There are many defenses that you may be able to use if you are charged with drug possession in California. For instance, it may be possible to argue that marijuana, LSD or other controlled substances found on your person don’t actually belong to you. It may also be possible to assert that whatever was found during a search merely looked like a controlled substance.
Not all searches are legal
Authorities must respect your rights while conducting a search. For example, a search is generally invalid if an officer doesn’t have a warrant or your permission to go through your things. If your rights are violated, any evidence that is found while searching your backpack, car or person may be ruled inadmissible at trial. Depending on the strength of the case against you, getting evidence suppressed may be enough to have a charge dropped or reduced.
Chain of custody matters
Typically, evidence that is seized during a search is placed in a secure location. However, there is a chance that an officer mishandled or misplaced evidence in your case. You may also use a defense strategy of casting doubt on the evidence submitted during trial.
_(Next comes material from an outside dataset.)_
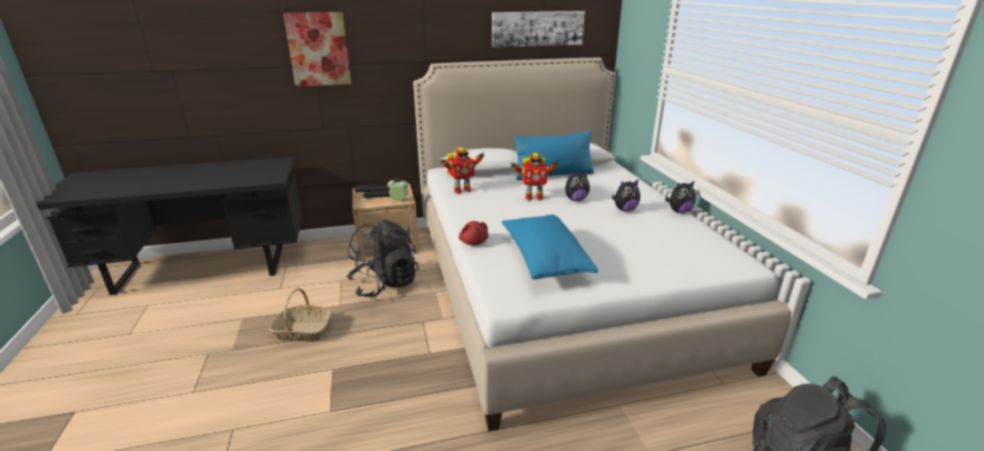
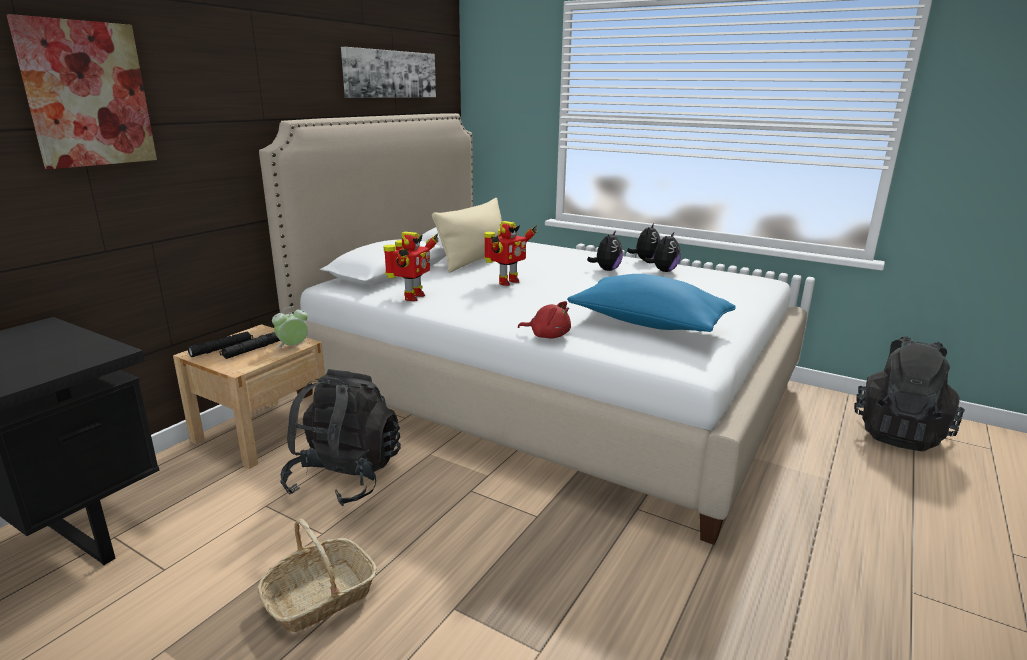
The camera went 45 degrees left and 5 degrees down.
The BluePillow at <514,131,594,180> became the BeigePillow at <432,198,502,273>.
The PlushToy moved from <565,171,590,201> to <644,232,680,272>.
Essentially, you are arguing that the drugs in question were taken from another defendant and were never actually in your possession. If your claim is successful in creating reasonable doubt among jurors, it may result in an acquittal.
If you are convicted of drug possession, you may face penalties such as jail or prison time, probation or a fine. A criminal conviction may also make it harder to find housing, get a job or get accepted into college. However, understanding the defenses to this charge may allow you to avoid some or all of these negative consequences.